Sample	PQ Added (ppm)	PQ Found (ppm) a	%Recovery	%RSD
Tap water	0	ND b	-	-
Tap water	10.0	9.90 ± 0.16	99.0	1.6
Sugarcane peel	0	ND	-	-
Sugarcane peel	10.0	10.10 ± 0.51	101.0	5.0

^a The reported values were the average ± standard deviation (n = 3). ^b ND = not detected.

. The obtained recoveries and relative standard deviations indicated the suitable reliability of the developed method for measuring PQ in water and sugarcane peel samples. The developed method in this work is compared to other reported optical methods in

Table 3. Different methods used for detection of PQ.

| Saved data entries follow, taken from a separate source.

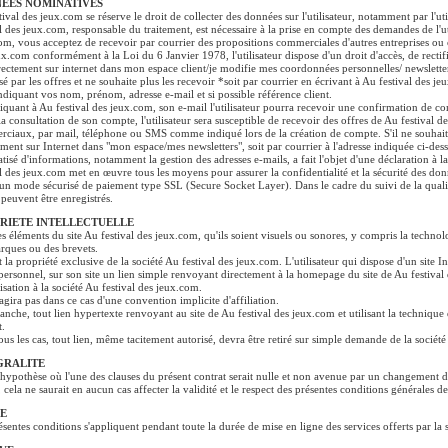
EES NOMINATIVES
tival des jeux.com se réserve le droit de collecter des données sur l'utilisateur, notamment par l'u
al des jeux.com, responsable du traitement, est nécessaire à la prise en compte des demandes de l'uti
om, vous acceptez de recevoir par courrier des propositions commerciales d'autres entreprises ou 
ux.com conformément à la Loi du 6 Janvier 1978, l'utilisateur dispose d'un droit d'accès, de rectif
irectement sur internet dans mon espace client/je modifie mes coordonnées personnelles/ newsletter
ssé par les offres et ne souhaite plus les recevoir *soit par courrier en écrivant à Au festival des
ndiquant vos nom, prénom, adresse e-mail et si possible référence client.
iquant à Au festival des jeux.com, son e-mail l'utilisateur pourra recevoir une confirmation de 
la consultation de son compte, l'utilisateur sera susceptible de recevoir des offres de Au festival d
ciaux, par mail, téléphone ou SMS comme indiqué lors de la création de compte. S'il ne souhaite
ement sur Internet dans "mon espace/mes newsletters", soit par courrier à l'adresse indiquée ci-dess
tisé d'informations, notamment la gestion des adresses e-mails, a fait l'objet d'une déclaration à
al des jeux.com met en œuvre tous les moyens pour assurer la confidentialité et la sécurité des donnée
e un mode sécurisé de paiement type SSL (Secure Socket Layer). Dans le cadre du suivi de la qualité
 peuvent être enregistrés.
RIETE INTELLECTUELLE
es éléments du site Au festival des jeux.com, qu'ils soient visuels ou sonores, y compris la technolo
rques ou des brevets.
t la propriété exclusive de la société Au festival des jeux.com. L'utilisateur qui dispose d'un site I
personnel, sur son site un lien simple renvoyant directement à la homepage du site de Au festiva
isation à la société Au festival des jeux.com.
'agira pas dans ce cas d'une convention implicite d'affiliation.
anche, tout lien hypertexte renvoyant au site de Au festival des jeux.com et utilisant la techniqu
t.
ous les cas, tout lien, même tacitement autorisé, devra être retiré sur simple demande de la sociét
GRALITE
'hypothèse où l'une des clauses du présent contrat serait nulle et non avenue par un changement d
, cela ne saurait en aucun cas affecter la validité et le respect des présentes conditions générales d
E
ésentes conditions s'appliquent pendant toute la durée de mise en ligne des services offerts par la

Sensor Material	Detection Technique	Linear Range (µM)	Limit of Detection (µM)	Reference
Imidacloprid stabilized silver nanoparticles	Colorimetry	20–180	6.3	[23]
Gold nanoparticles modified with 3-mercaptopropanesulfonate	Colorimetry	0.004–1.9	0.004	[24]
Citrate coated AgNPs	Colorimetry	0.2–194	0.19	[25]
Nitrogen doped graphene quantum dots/Hg2+	Fluorescence	0.2–7.8	0.074	[26]
CdSe/ZnS quantum dots	Fluorescence (quenching)	3.8 × 10−5–0.2	0.012	[27]
Squaraine	Fluorescence	0–140	0.372	[28]
Ascorbic acid in basic medium	Colorimetry (multisyringe flow injection analysis)	0.02–1.0	0.003	[29]
Pyr-APTES-MSF	Fluorescence (quenching)	3.9–39	3.5	this work

. The present work has a linear range and detection limit among those reported in the literature. Immobilizing the sensing reagent on a solid support provides a simple manipulation of the sensor and the potential for recycling the material.

4. Conclusions

An optical chemical sensor based on pyranine immobilized on aminopropyl-modified MSFs for paraquat detection was successfully developed. The EASA technique provided a fast synthesis of ordered mesoporous structured MSFs on FTO glass. The films were modified with aminopropyl silane before the immobilization of pyranine. The developed sensor was simple to use and could be incorporated into a conventional setup spectrometer for fluorometric measurements. The sensor contained a small amount of the reagent and could be reused several times with good reproducibility and reliability. Although the detection limit of the developed method was 0.80 ppm, the method could be used to screen samples with paraquat contamination at concentrations > 1 ppm with a short analysis time of about 5 min/sample.